Three online instructional modules teach students how to use sophisticated analytical tools to perform basic social science functions.
This module examining US voting behavior is the latest in a series of Supplementary Empirical Teaching Units in Political Science (SETUPS), sponsored by ICPSR and the American Political Science Association. The module is based on the 2004 National Election Study (NES) data. It provides background on the 2004 election, explains the dataset of voting behavior, and shows students how to analyze the data and interpret the results.
This instructional module teaches students how to conduct a literature search in the social sciences. It includes three exercises that require students to explore research on social science topics by using ICPSR's Bibliography of Data-Related Literature. The exercises show how researchers pose their questions, conduct secondary analysis on existing datasets, and confirm conclusions by analyzing data from multiple sources.

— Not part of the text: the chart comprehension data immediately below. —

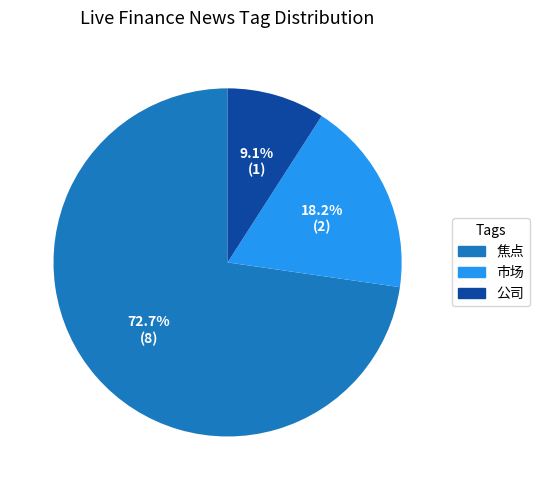

How much of the chart is everything except 公司?

90.9%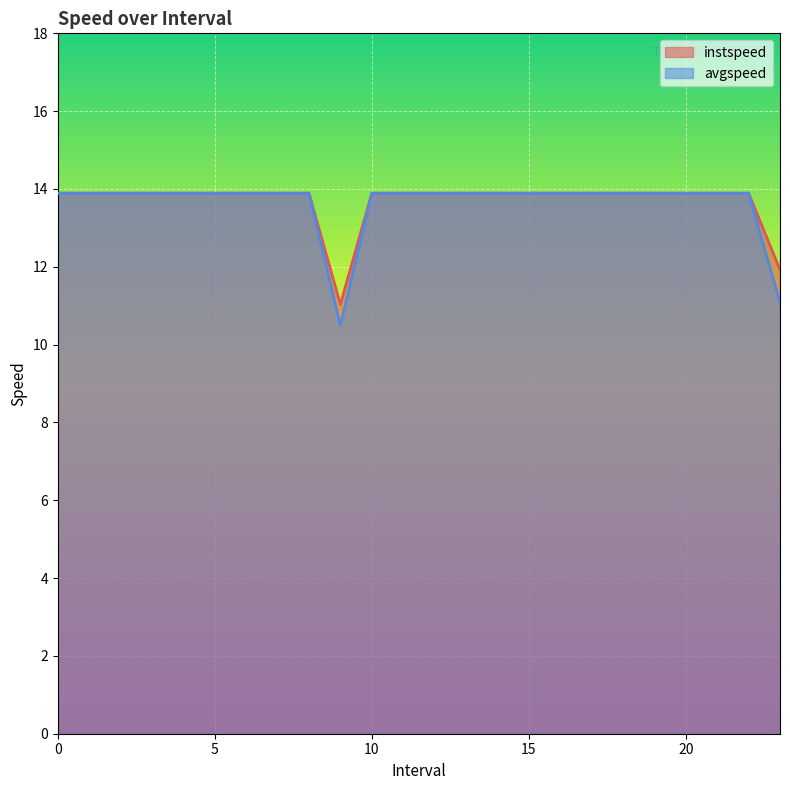

At 0, list the series in order from largest to smallest.

instspeed, avgspeed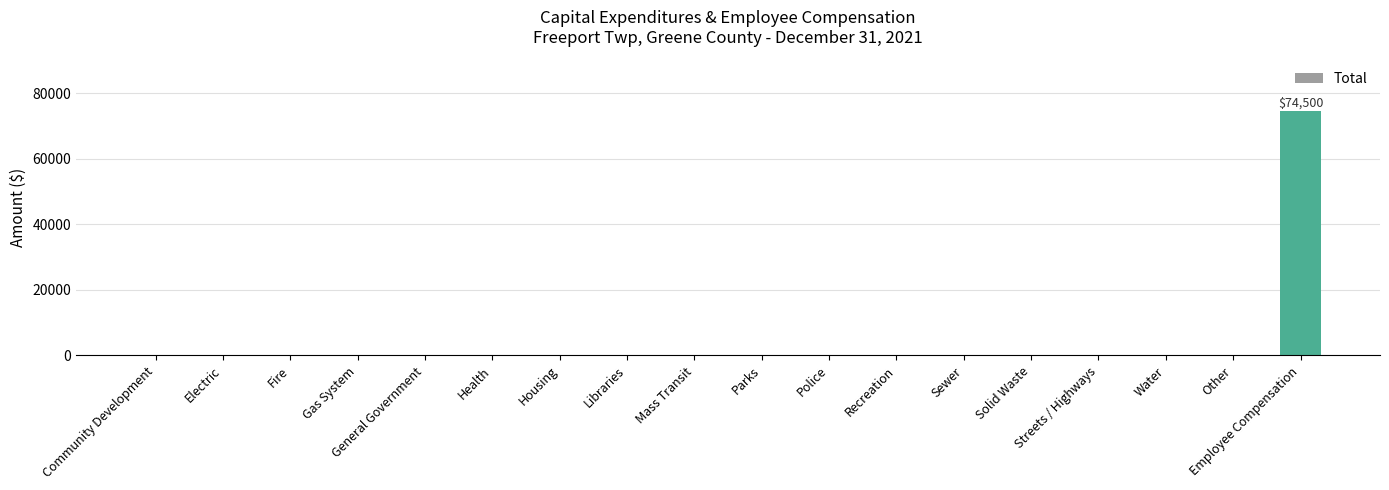

Is it true that the value at Sewer is 0?

True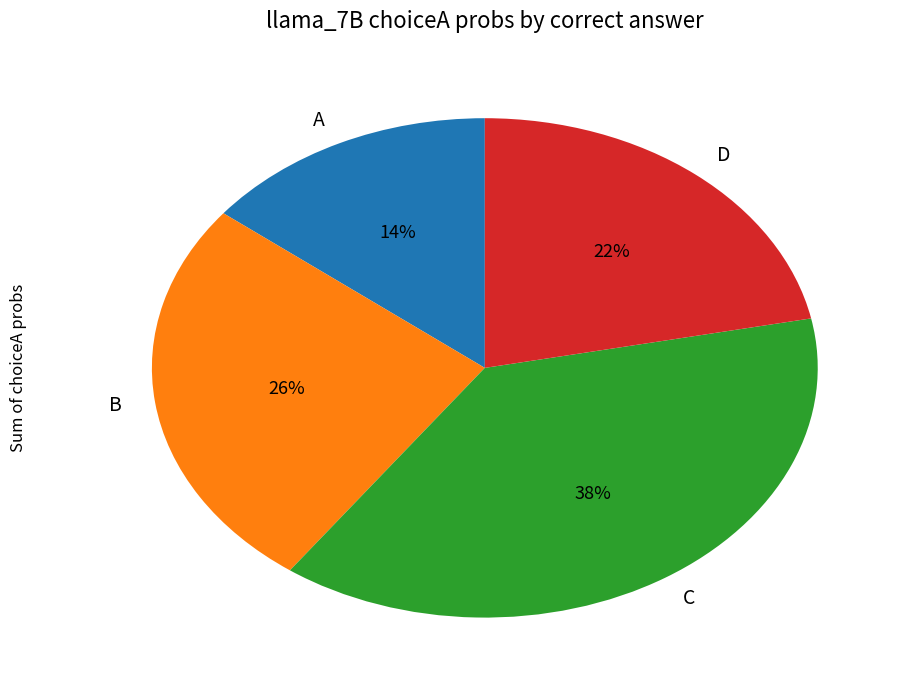

Is there a majority slice in this chart?

No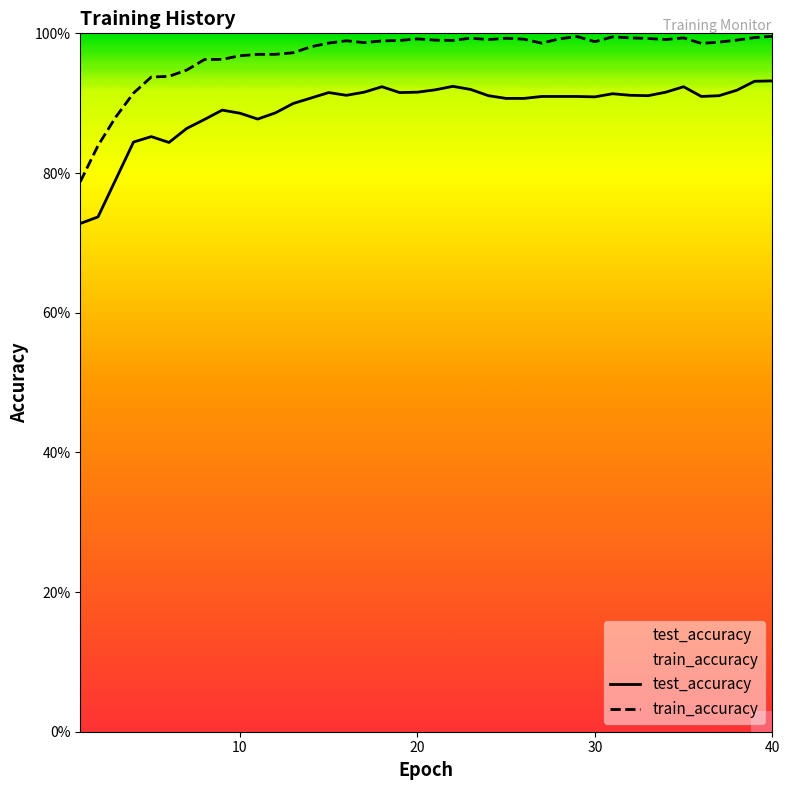

What is the minimum value for test_accuracy?

0.7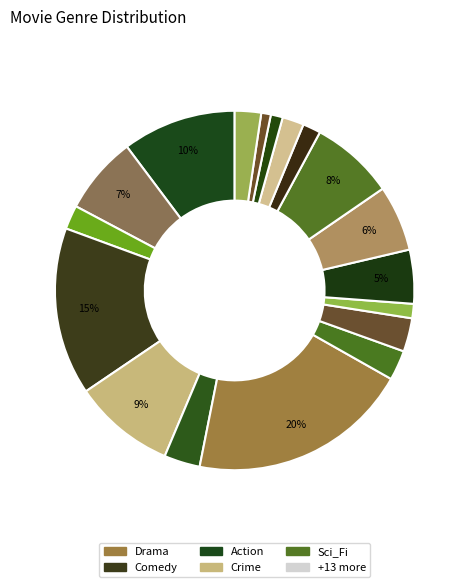

Count the number of slices in the pie.

18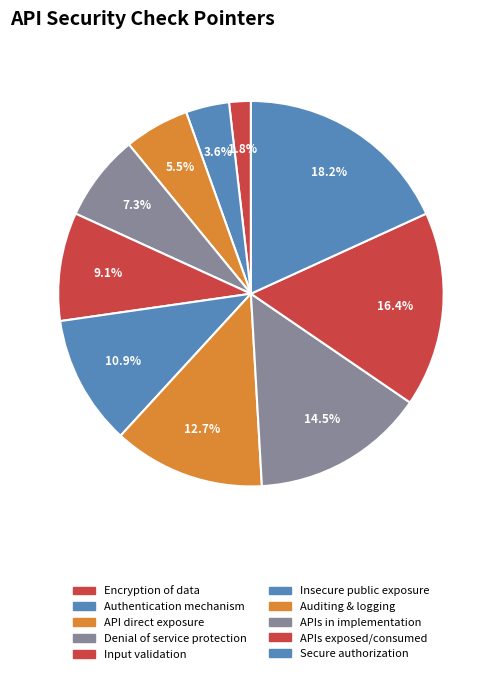

What is the smallest slice in the pie chart?

Encryption of data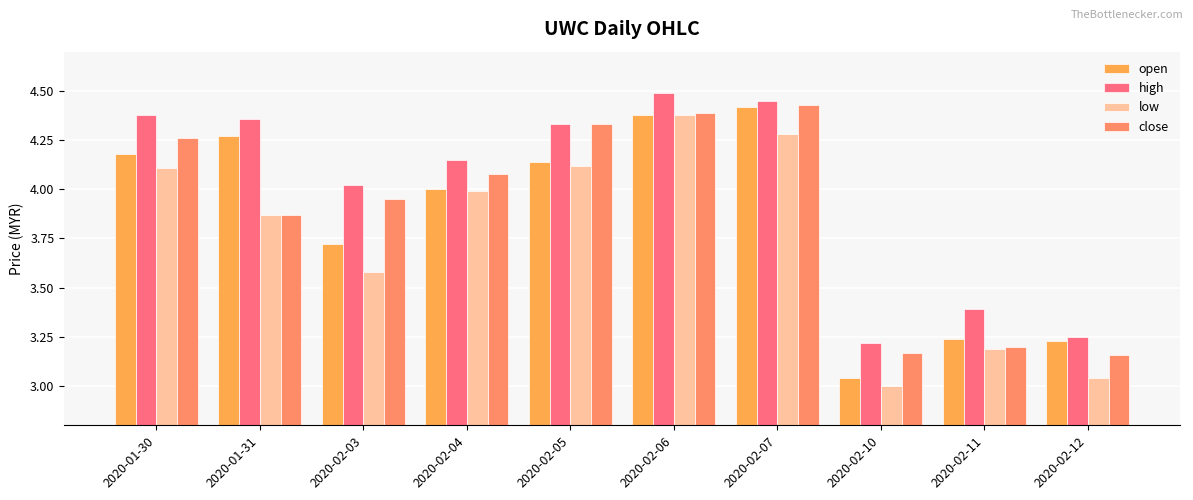

How many series are shown in this chart?

4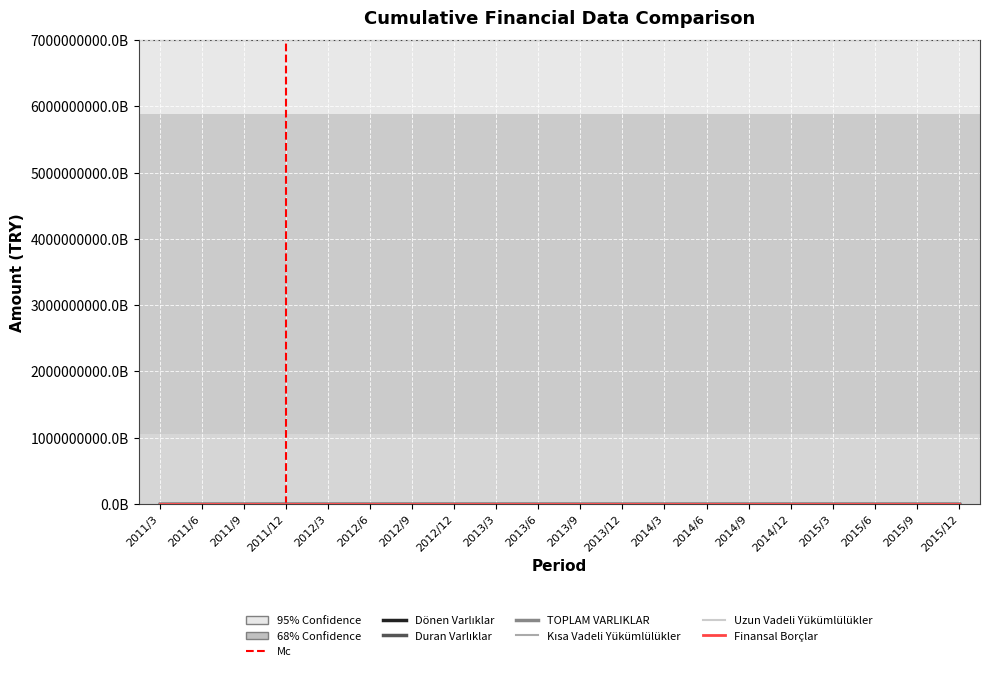

Which category has the highest value across all series?

2014/3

This module introduces the methods of quantitative social science research with a case study examining Robert D. Putnam's arguments about the decline of social capital, as discussed in his influential book Bowling Alone. Students learn to replicate and extend Putnam's analysis. Students learn about units of analysis, levels of measurement, and longitudinal versus cross-sectional analysis. Exercises include creating line graphs to look at change over time, creating measures such as a social capital index, and running cross-tabulations and correlations. This resource is intended to enhance courses in disciplines such as political science, public administration and policy, and sociology.